Image courtesy of media-cldnry.s-nbcnews.com

Key takeaways:

  • The Supreme Court has agreed to take up two cases involving public officials who have blocked their critics on social media.
  • The cases will address a legal question left unresolved in a previous case involving former President Donald Trump’s Twitter account.
  • The Supreme Court will now decide whether elected officials can be sued for blocking users who criticize them on social media.

The Supreme Court has agreed to take up two cases involving public officials who have blocked their critics on social media. The cases will determine whether elected officials can be sued by users who have lost the ability to interact with those accounts.

The issue of public officials blocking followers who criticize them on Facebook and Twitter has been at the center of a lawsuit brought against former President Donald Trump in 2017. The Supreme Court has now taken up two separate cases involving two members of the Poway Unified School District Board of Trustees in southern California and the city manager of Port Huron, Michigan.

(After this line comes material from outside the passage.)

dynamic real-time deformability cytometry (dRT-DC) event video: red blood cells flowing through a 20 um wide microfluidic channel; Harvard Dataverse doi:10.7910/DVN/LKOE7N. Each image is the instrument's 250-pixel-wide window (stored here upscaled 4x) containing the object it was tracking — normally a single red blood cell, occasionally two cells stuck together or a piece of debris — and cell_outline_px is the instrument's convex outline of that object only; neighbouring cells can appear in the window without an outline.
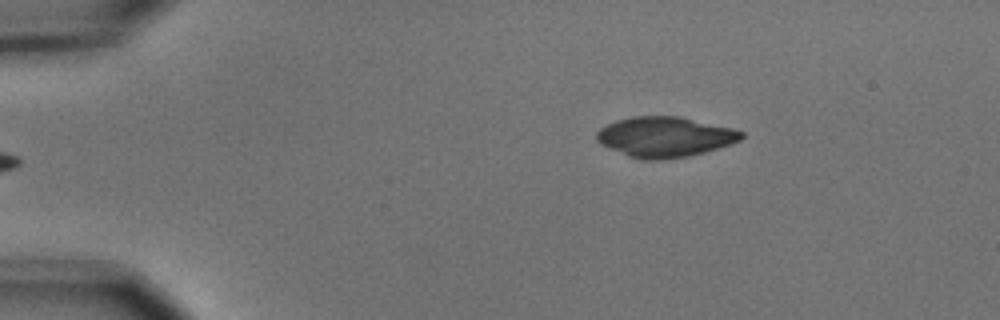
{"species": "common noctule bat (a hibernating species)", "species_latin": "Nyctalus noctula", "temperature_condition": "cold", "stored_images_in_passage": 5, "camera_frame_rate_fps": 3000, "um_per_image_px": 0.085, "animal": {"sex": "male", "body_mass_g": 15.6}, "frame": {"image": 1, "passage_image": 5, "time_ms": 1.333, "image_size_px": [1000, 320], "cell_outline_px": [[744, 136], [740, 140], [732, 144], [704, 152], [688, 156], [660, 160], [640, 160], [628, 156], [600, 144], [596, 140], [596, 132], [600, 128], [616, 120], [632, 116], [680, 116], [732, 128], [744, 132]], "centroid_in_image_um": [56.5, 11.64], "position_along_channel_um": 28.5, "area_um2": 34.1}}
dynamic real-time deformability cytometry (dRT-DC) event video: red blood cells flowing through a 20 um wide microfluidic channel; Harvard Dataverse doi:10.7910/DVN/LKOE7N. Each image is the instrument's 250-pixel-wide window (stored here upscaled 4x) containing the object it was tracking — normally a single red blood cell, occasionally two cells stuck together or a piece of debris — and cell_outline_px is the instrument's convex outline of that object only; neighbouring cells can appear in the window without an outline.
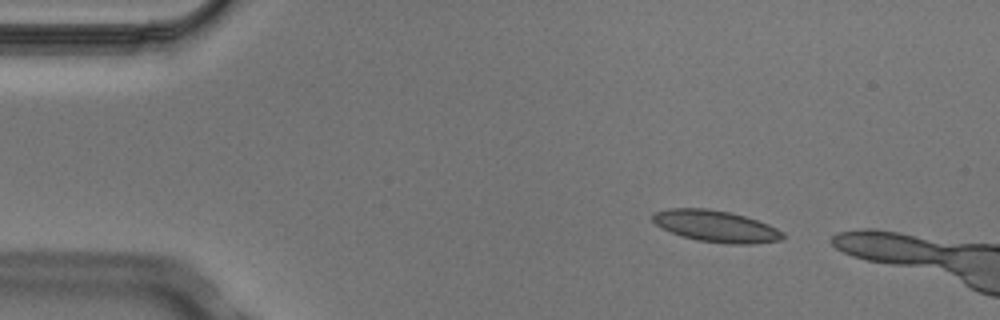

The cases will address a legal question left unresolved in a previous case involving former President Donald Trump’s Twitter account. The Supreme Court had ordered the case to be thrown out in April 2021, after Trump left office and the case was moot.

The Supreme Court will now decide whether elected officials can be sued for blocking users who criticize them on social media. The court’s decision could have a major impact on how elected officials use social media to interact with voters. It could also set a precedent for how public officials use social media to engage with their constituents.